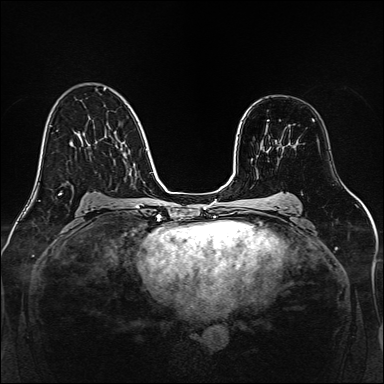
Breast MRI, one axial slice. Slice 90 of 160 in the series (ordered by position). Dynamic contrast-enhanced series, time point 2 of 7 at this slice position (early post-contrast). 1.5 T. TE 2.3 ms, TR 5.2 ms. 1 mm slice thickness. 384 × 384 image matrix, field of view 320 × 320 mm. Female patient.
Annotated regions visible in this slice (semi-automatic segmentation, software-assisted and operator-edited):
- enhancing-tissue mask used for the functional tumour volume (all voxels passing the contrast-enhancement thresholds inside the analysis volume; usually the tumour): bounding box <267,120,295,148> (left, top, right, bottom; pixels)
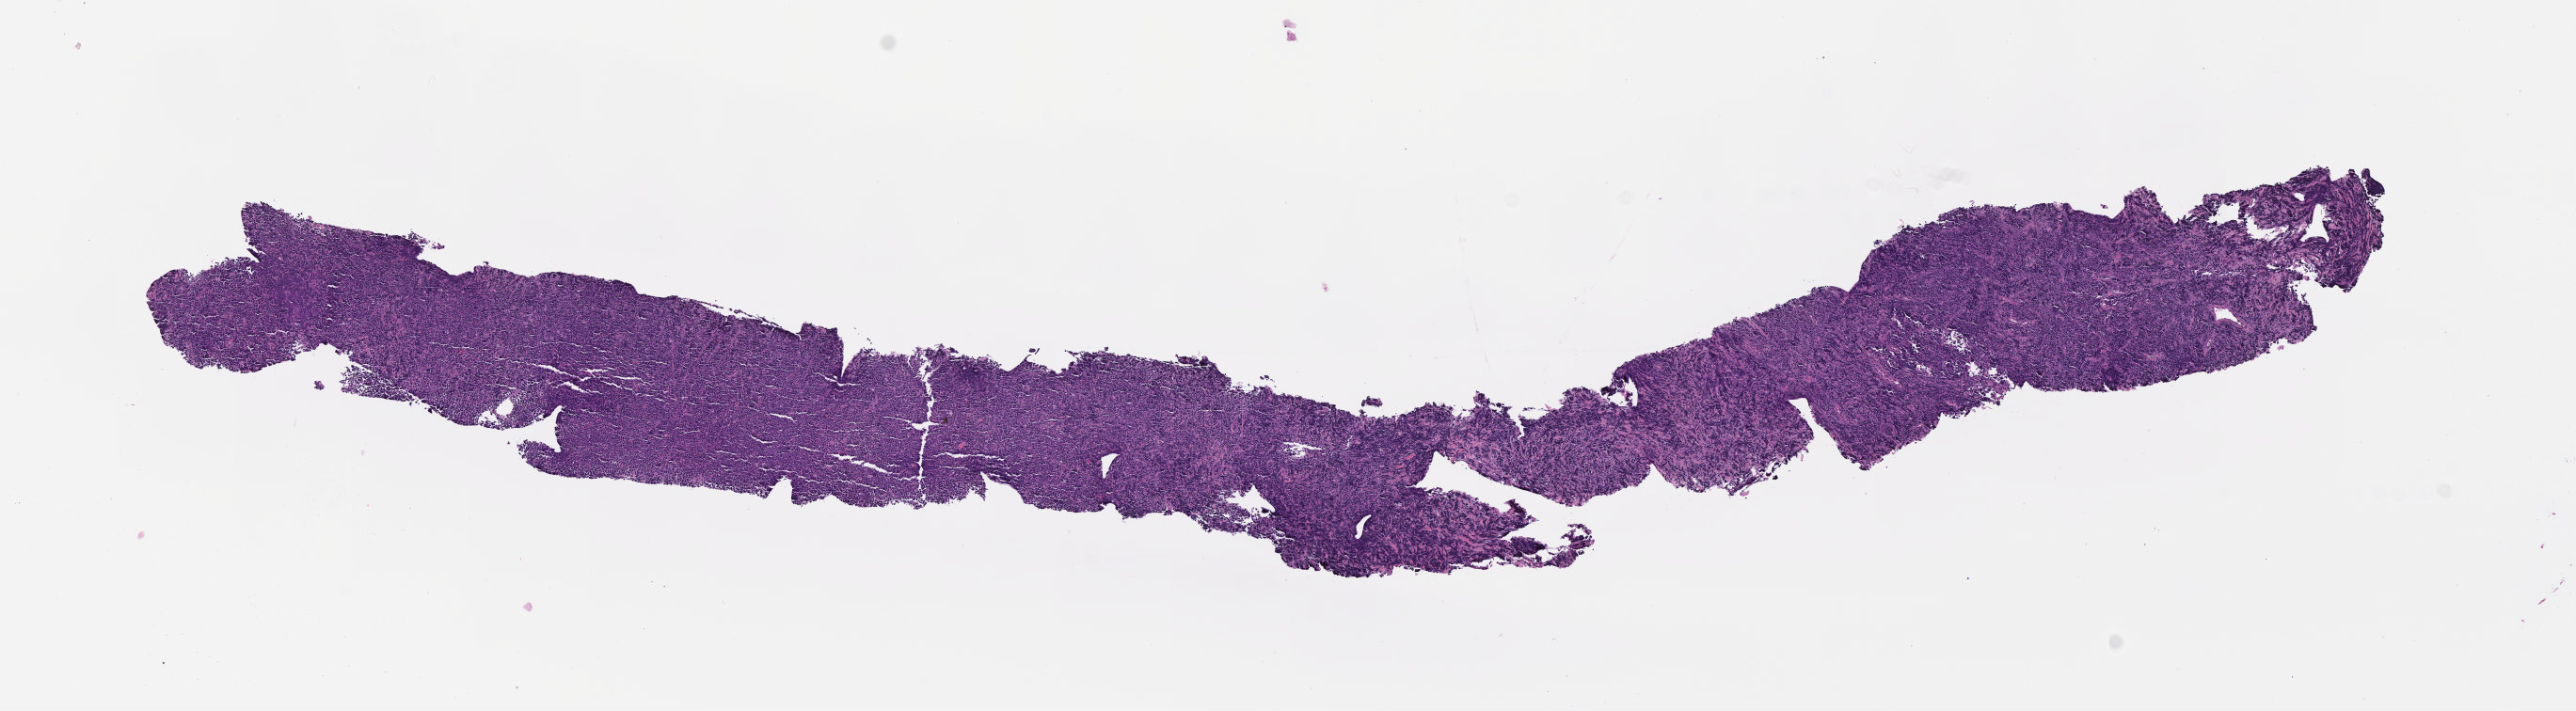
Digitized hematoxylin and eosin (H&E)-stained section — shown as a low-resolution overview of the whole scanned area (about 11.1 x 3.1 mm), specimen: tumor tissue, site: kidney. Male patient; age at initial diagnosis 9 years.
Diagnosis: Burkitt lymphoma, NOS.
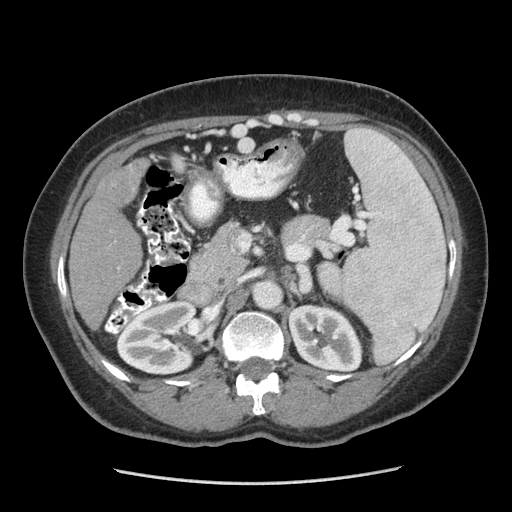
Contrast-enhanced abdominal CT (liver protocol), one axial slice; slice 138 of 185 in the series (ordered by position); 140 kVp; soft-tissue window (W 400 / L 40 HU); 2.5 mm slice thickness; 512 × 512 image matrix, field of view 360 × 360 mm. From the clinical record (not read from this slice): diagnosis: hepatocellular carcinoma (patient treated with transarterial chemoembolisation; whether this scan precedes or follows treatment is not stated here); TNM stage (as recorded): Stage-I; Child-Pugh class: A; tumour differentiation: poorly differentiated; tumour nodularity: uninodular.
Structures marked on this image (semi-automatic segmentation, software-assisted and operator-edited):
- liver parenchyma outside the tumour (the mass and vessels are separate outlines, so this box may not span the whole liver): box from (x=68, y=158) to (x=148, y=328) px
- mass: (x=97, y=161)–(x=143, y=211)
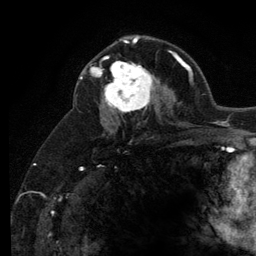
Breast MRI (dynamic contrast-enhanced), one axial slice. Slice 73 of 134 in the series (ordered by position). Cropped to one breast. Dynamic contrast-enhanced series, time point 2 of 6 at this slice position (early post-contrast). 3 T. TE 2.8 ms, TR 7.8 ms. 1.2 mm slice thickness. 256 × 256 image matrix, field of view 170 × 170 mm. Female patient.
Structures marked on this image (semi-automatic segmentation, software-assisted and operator-edited):
- enhancing-tissue mask used for the functional tumour volume (all voxels passing the contrast-enhancement thresholds inside the analysis volume; usually the tumour): bounding box [x1, y1, x2, y2] px = [101, 56, 157, 113]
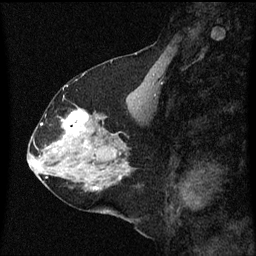
Breast MRI (dynamic contrast-enhanced), one sagittal slice; slice 25 of 60 in the series (ordered by position); dynamic contrast-enhanced series, image 2 of 3 at this slice position (ordered by acquisition); 1.5 T; TE 4.2 ms, TR 8 ms; 2 mm slice thickness; 256 × 256 image matrix, field of view 200 × 200 mm. Female patient, age 58 years.
Annotated regions visible in this slice (semi-automatic segmentation, software-assisted and operator-edited):
- analysis volume of interest (the breast-tissue region the enhancement analysis was run in; not a lesion): box from (x=56, y=110) to (x=99, y=149) px
- tumour enhancement mask (voxels above the 70 % enhancement threshold inside the analysis volume of interest): (x=59, y=110)–(x=90, y=147)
━━━━━━━━━━━━━━━━━━━━━━━━━━━━━━
__WORK REQUEST__
Please copy out the entries above exactly as they appear, but skip their images.

__TASK SOLUTION__
Breast MRI, one axial slice. Slice 90 of 160 in the series (ordered by position). Dynamic contrast-enhanced series, time point 2 of 7 at this slice position (early post-contrast). 1.5 T. TE 2.3 ms, TR 5.2 ms. 1 mm slice thickness. 384 × 384 image matrix, field of view 320 × 320 mm. Female patient.
Annotated regions visible in this slice (semi-automatic segmentation, software-assisted and operator-edited):
- enhancing-tissue mask used for the functional tumour volume (all voxels passing the contrast-enhancement thresholds inside the analysis volume; usually the tumour): bounding box <267,120,295,148> (left, top, right, bottom; pixels)
Digitized hematoxylin and eosin (H&E)-stained section — shown as a low-resolution overview of the whole scanned area (about 11.1 x 3.1 mm), specimen: tumor tissue, site: kidney. Male patient; age at initial diagnosis 9 years.
Diagnosis: Burkitt lymphoma, NOS.
Contrast-enhanced abdominal CT (liver protocol), one axial slice; slice 138 of 185 in the series (ordered by position); 140 kVp; soft-tissue window (W 400 / L 40 HU); 2.5 mm slice thickness; 512 × 512 image matrix, field of view 360 × 360 mm. From the clinical record (not read from this slice): diagnosis: hepatocellular carcinoma (patient treated with transarterial chemoembolisation; whether this scan precedes or follows treatment is not stated here); TNM stage (as recorded): Stage-I; Child-Pugh class: A; tumour differentiation: poorly differentiated; tumour nodularity: uninodular.
Structures marked on this image (semi-automatic segmentation, software-assisted and operator-edited):
- liver parenchyma outside the tumour (the mass and vessels are separate outlines, so this box may not span the whole liver): box from (x=68, y=158) to (x=148, y=328) px
- mass: (x=97, y=161)–(x=143, y=211)
Breast MRI (dynamic contrast-enhanced), one axial slice. Slice 73 of 134 in the series (ordered by position). Cropped to one breast. Dynamic contrast-enhanced series, time point 2 of 6 at this slice position (early post-contrast). 3 T. TE 2.8 ms, TR 7.8 ms. 1.2 mm slice thickness. 256 × 256 image matrix, field of view 170 × 170 mm. Female patient.
Structures marked on this image (semi-automatic segmentation, software-assisted and operator-edited):
- enhancing-tissue mask used for the functional tumour volume (all voxels passing the contrast-enhancement thresholds inside the analysis volume; usually the tumour): bounding box [x1, y1, x2, y2] px = [101, 56, 157, 113]
Breast MRI (dynamic contrast-enhanced), one sagittal slice; slice 25 of 60 in the series (ordered by position); dynamic contrast-enhanced series, image 2 of 3 at this slice position (ordered by acquisition); 1.5 T; TE 4.2 ms, TR 8 ms; 2 mm slice thickness; 256 × 256 image matrix, field of view 200 × 200 mm. Female patient, age 58 years.
Annotated regions visible in this slice (semi-automatic segmentation, software-assisted and operator-edited):
- analysis volume of interest (the breast-tissue region the enhancement analysis was run in; not a lesion): box from (x=56, y=110) to (x=99, y=149) px
- tumour enhancement mask (voxels above the 70 % enhancement threshold inside the analysis volume of interest): (x=59, y=110)–(x=90, y=147)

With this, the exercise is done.